Dear Colleagues,

I see a significant asymmetry between read1 (antisense) and read2 (sense) counts mapped to genes by STAR. I have a couple of different questions regarding to this. The answers depend on what exactly STAR is doing when aligning stranded data.

Question 1: Which is correct, A, B, or C?

A. When mapping stranded reads to the genome STAR maps both read1 and read2 to each strand of a gene, just keeping track of what mapped to what strand. This implies that there should be equal (or at least very similar) counts of read1 and read2 mapped to each gene. Both reads reflect the frequency of a transcript and the sum of the two should be used as a measure of transcript abundance.

B. When mapping stranded reads to the genome STAR takes into account the orientation of each gene and maps read1 to the antisense strand only and read2 to the sense strand only. This means that read2 should map in larger numbers (assuming, as it should be, transcription from only one strand) and only read2 (reverse read, identical to sense strand and to RNA) count should be used as a measure of transcription level. (And read1 is a measure of antisense transcription rate).

C. When mapping stranded reads to the genome STAR maps read1 to one strand and read2 to the other strand, without gene orientation information taken into account. In this case one should use read2 for transcripts in '+' and read1 for transcripts in '-' orientation.

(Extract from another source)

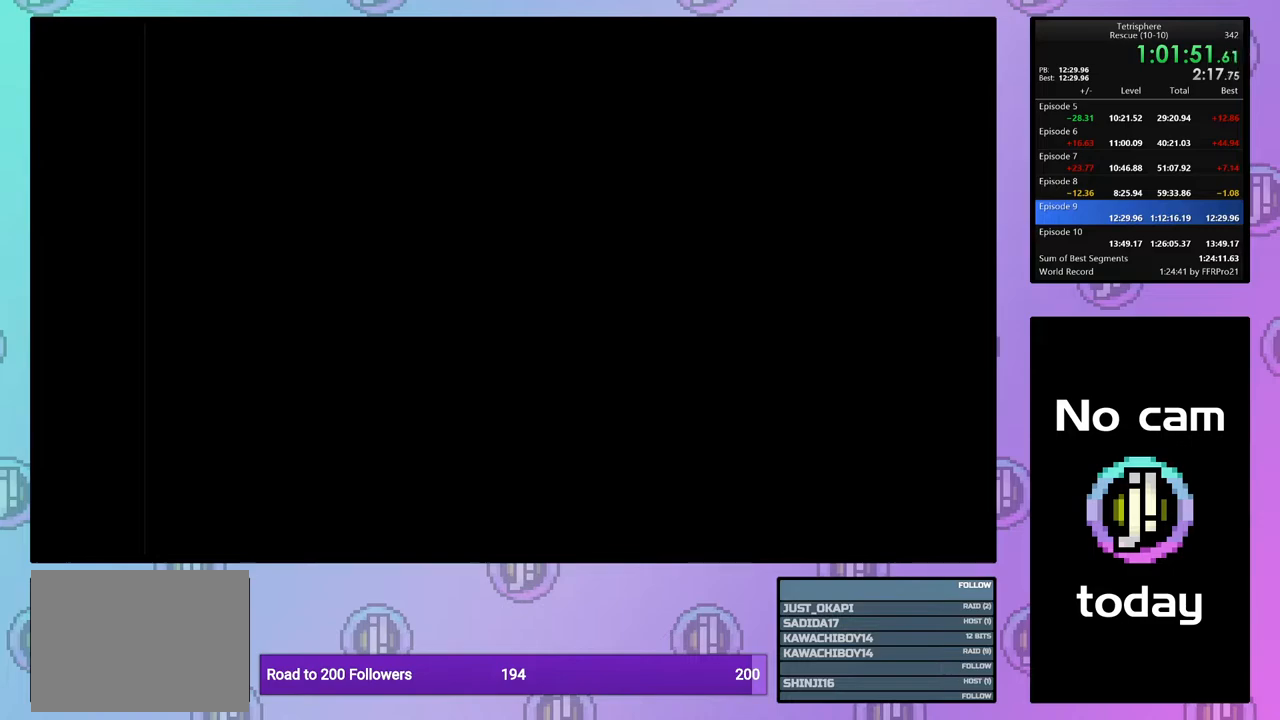
{"buttons": [], "right_stick": "center", "events": []}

Question 2. If either A or C is the correct answer to Q1, can I used the data to estimate antisense transcription? chatGPT said yes and even wrote a Jupyter notebood to do that, but I have a feeling it is hallucinating, caught in the hard-to-grasp difference between "sense vs. antisense reads" and "sense vs. antisense transcript abundance".

Many thanks in advance!

Lev Yampolsky

A. may be the most correct, but I think you are making some incorrect assumptions about READ1 and READ2, so that I don't think any of these options are exactly correct. At the very least I think some of the terms are muddled.

READ1 and READ2 are expected to come from the same original fragment, so B is impossible (an individual RNA fragment cannot be both sense and antisense).

STAR maps these reads to the reference genome and keeps track if a read mapped to the reference plus strand or reference minus strand. Since paired reads are expected to come from opposite ends of the same fragment, then if READ1 maps to the plus strand, READ2 will map to the minus strand, and vice versa (if READ1 maps to minus strand, READ2 maps to plus strand). If the pairs do not follow this expectation, then the alignment is discordant.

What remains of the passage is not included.